And the typewriter kept rattling:
LOOKS LIKE RAIN ANY MINUTE NOW HOO BOY IM GLAD I WONT BE IN THOSE WHIRLYBIRDS WHEN THE STORM STARTS SAY VERN WHY DONT YOU EVER ANSWER ME QQ ISNT IT ABOUT TIME TO TAKE OFF XXX I MEAN GET UNDER WEIGHT QQ
Some of the “clerks, typists, domestic personnel and others”—that was the way they were listed on the T/O; it was only coincidence that the Major had married them all—were staring at the typewriter.
“Drinks!” Vern called nervously. “Come on, girls! Drinks!”
 
The Major poured himself a stiff shot and asked: “What is that thing? A teletype or something?”
“That’s right,” Vern said, trailing after him as the Major wandered over to inspect it.
I GIVE THOSE BOILERS ABOUT TEN MORE MINUTES SAM WELL WHAT ABOUT IT Q Q READY TO SHOVE OFF Q Q
The Major said, frowning faintly: “Ah, that reminds me of something. Now what is it?”
“More scotch?” Vern cried. “Major, a little more scotch?”
The Major ignored him, scowling. One of the “clerks, typists” said: “Honey, you know what it is? It’s like that pross you had, remember? It was on our wedding night, and you’d just got it, and you kept asking it to tell you limericks.”
The Major snapped his fingers. “Knew I’d get it,” he glowed. Then abruptly he scowled again and turned to face Vern and me. “Say—” he began.
I said weakly: “The boilers.”
The Major stared at me, then glanced out the window. “What boilers?” he demanded. “It’s just a thunderstorm. Been building up all day. Now what about this? Is that thing—”
But Vern was paying him no attention. “Thunderstorm?” he yelled. “Arthur, you listening? Are the helicopters gone?”
YESYESYES
“Then shove off, Arthur! Shove off!”
The typewriter rattled and slammed madly.
The Major yelled angrily: “Now listen to me, you! I’m asking you a question!”
But we didn’t have to answer, because there was a thrumming and a throbbing underfoot, and then one of the “clerks, typists” screamed: “The dock!” She pointed at a porthole. “It’s moving!”
 
Well, we got out of there—barely in time. And then it was up to Arthur. We had the whole ship to roam around in and there were plenty of places to hide. They had the whole ship to search. And Arthur
was
the whole ship.
Because it was Arthur, all right, brought in and hooked up by Vern, attained to his greatest dream and ambition. He was skipper of a superliner, and more than any skipper had ever been—the ship was his body, as the prosthetic tank had never been; the keel his belly, the screws his feet, the engines his heart and lungs, and every moving part that could be hooked into central control his many, many hands.
Search for us? They were lucky they could move at all! Fire Control washed them with salt water hoses, directed by Arthur’s brain. Watertight doors, proof against sinking, locked them away from us at Arthur’s whim.

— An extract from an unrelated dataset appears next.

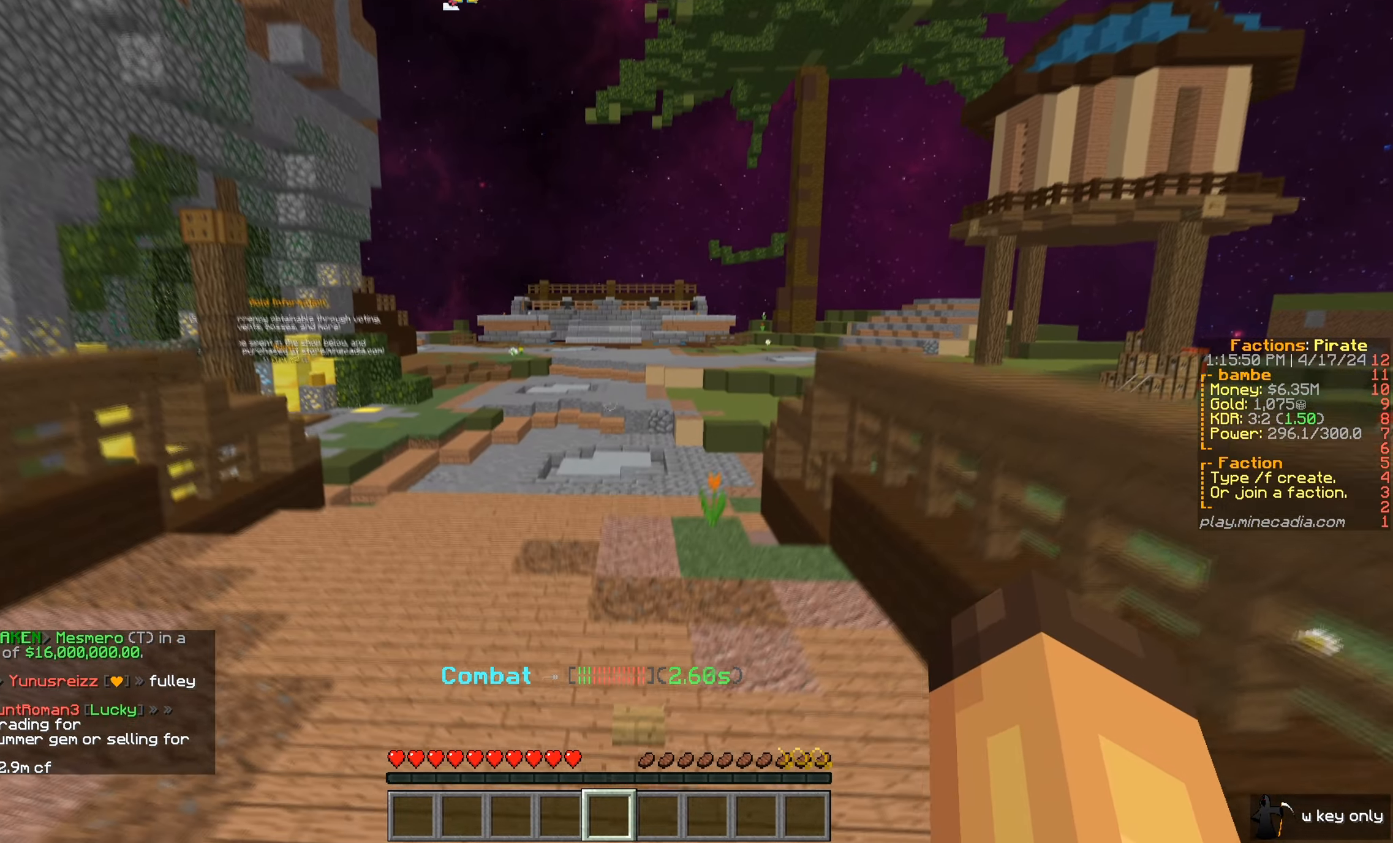
{"keys": ["w"], "mouse": [], "events": []}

The big bull whistle overhead brayed like a clamoring Gabriel, and the ship’s bells tinkled and clanged. Arthur backed that enormous ship out of its berth like a racing scull on the Schuylkill. The four giant screws lashed the water into white foam, and then the thin mud they sucked up into tan; and the ship backed, swerved, lashed the water, stopped, and staggered crazily forward.

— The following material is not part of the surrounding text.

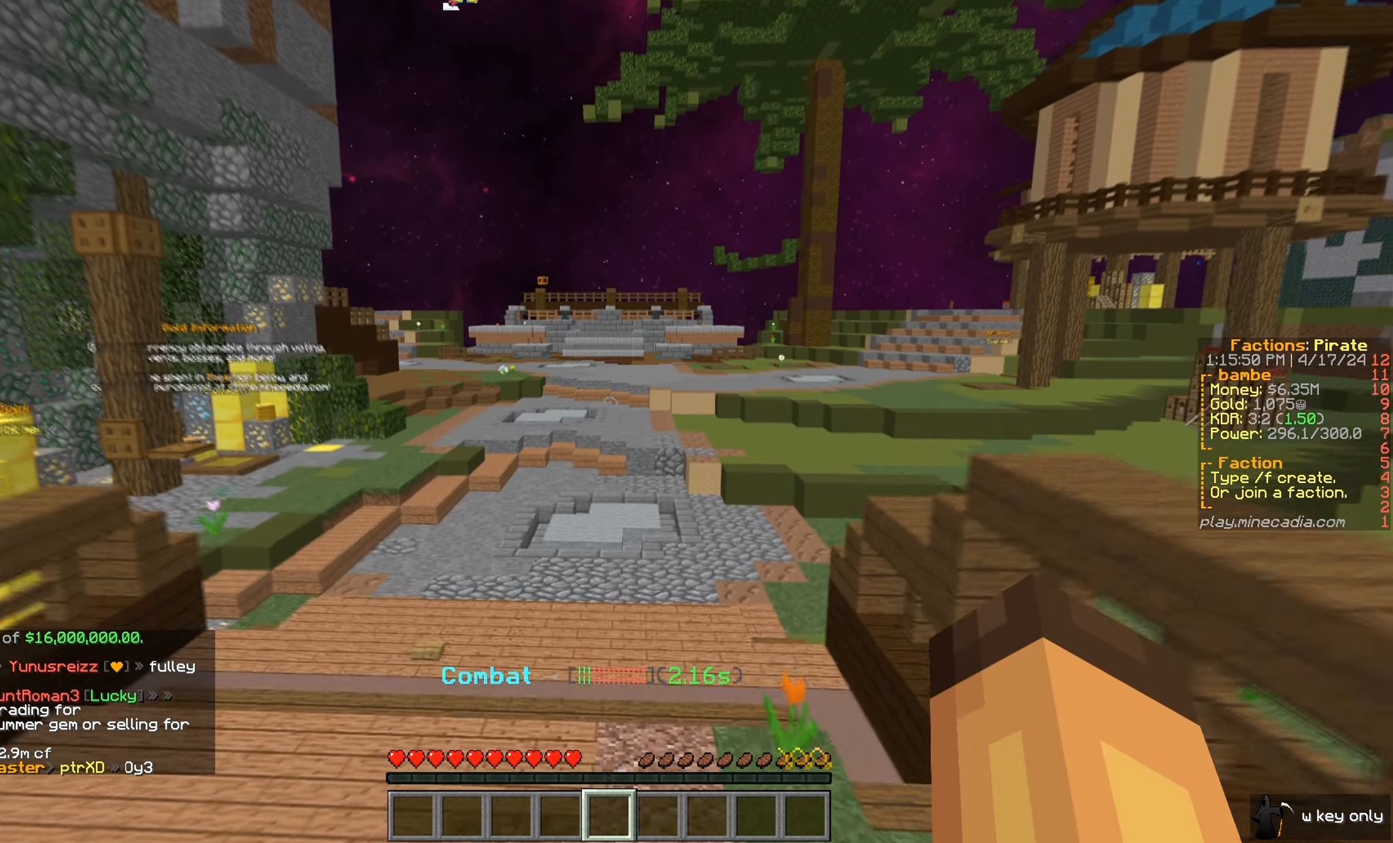
{"keys": ["w"], "mouse": [], "events": []}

Arthur brayed at the Statue of Liberty, tooted good-bye to Staten Island, feinted a charge at Sandy Hook and really laid back his ears and raced once he got to deep water past the moored lightship.
We were off!
Well, from there on, it was easy. We let Arthur have his fun with the Major and the bodyguards—and by the sodden, whimpering shape they were in when they came out, it must really have been fun for him. There were just the three of us and only Vern and I had guns—but Arthur had the
Queen Elizabeth
, and that put the odds on our side.
We gave the Major a choice: row back to Coney Island—we offered him a boat, free of charge—or come along with us as cabin boy. He cast one dim-eyed look at the hundred and nine “clerks, typists” and at Amy, who would never be the hundred and tenth.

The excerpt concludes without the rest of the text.